Cette cape était une cape spéciale, de dimensions très réduites. C’était, nous l’avons dit, le précurseur de ce qu’en langage tauromachique on appelle une muleta.
Quant à l’épée, dont, jusqu’à ce jour, il n’avait jamais fait usage, malgré les apparences, c’était une arme merveilleuse, flexible et résistante, sortie des ateliers d’un des meilleurs armuriers de Tolède, qui en comptait quelques-uns assez réputés, comme on sait.
Près de lui se tenaient ses deux aides et le nain Chico. Tous les quatre étaient près de la porte d’entrée, le Torero s’entretenant avec Pardaillan, lequel avait manifesté son intention d’assister à la course à cet endroit qui lui paraissait bien placé pour intervenir, le cas échéant.
Près de cette porte d’entrée, le couloir était encombré par une foule de gens qui paraissaient faire partie du personnel nombreux engagé pour la circonstance.
Ni Pardaillan ni le Torero ne prêtèrent la moindre attention à ceux qui se trouvaient là et qui, sans aucun doute, avaient le droit d’y être.
Le moment étant venu d’entrer en lice, le Torero serra la main du chevalier et il alla se placer au centre de la piste, face à la porte par où devait sortir le taureau dont il aurait à soutenir le choc. Ses deux aides et son page (le Chico), qui ne devaient plus le quitter à compter de cet instant, se placèrent derrière lui.
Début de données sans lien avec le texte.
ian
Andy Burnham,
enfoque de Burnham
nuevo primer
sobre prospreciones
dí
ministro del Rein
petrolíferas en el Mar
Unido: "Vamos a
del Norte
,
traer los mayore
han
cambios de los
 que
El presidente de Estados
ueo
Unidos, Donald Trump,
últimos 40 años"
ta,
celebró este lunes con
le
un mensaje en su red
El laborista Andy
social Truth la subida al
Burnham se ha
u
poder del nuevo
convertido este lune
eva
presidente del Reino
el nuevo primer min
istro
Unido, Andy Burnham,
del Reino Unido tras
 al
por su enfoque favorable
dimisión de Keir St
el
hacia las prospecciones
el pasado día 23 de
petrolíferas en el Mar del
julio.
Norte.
Dès qu’il fut en place, comme la bête pouvait être lâchée brusquement, tous ceux qui encombraient la lice s’empressèrent de lui laisser le champ libre en se dirigeant à toutes jambes vers les barrières, qu’ils se hâtèrent de franchir, sous les quolibets de la foule amusée. Cette fuite précipitée se renouvelait invariablement au début de chaque course, et chaque fois elle avait le don d’exciter la même hilarité, de déchaîner les mêmes grosses plaisanteries.
Les courtisans, habitués de longue date à lire sur le visage du roi et à modeler leurs impressions sur les siennes, n’étaient nullement gênés par sa présence. Il n’en était pas de même chez les bourgeois et les hommes du peuple.
Ceux-là, amateurs passionnés de ce genre de spectacle, aimaient à manifester bruyamment leurs impressions et ils le faisaient avec une exubérance et un sans-gêne qui paraîtraient excessifs aux plus enthousiastes et aux plus bruyants amateurs de nos jours. Sur ceux-là cette présence pesait lourdement et les privait du meilleur de leur plaisir: celui de le crier à tout venant.
Il ne s’agissait pas, en effet, de commettre un impair qui pouvait avoir les conséquences les plus fâcheuses. Les espions de l’Inquisition pullulaient parmi cette masse énorme de gens endimanchés. On le savait. Un éclat de rire, une réflexion, une approbation ou une désapprobation tombant dans l’oreille d’un de ces espions, considéré par lui comme attentatoire: il n’en fallait pas davantage pour attirer sur son auteur les pires calamités.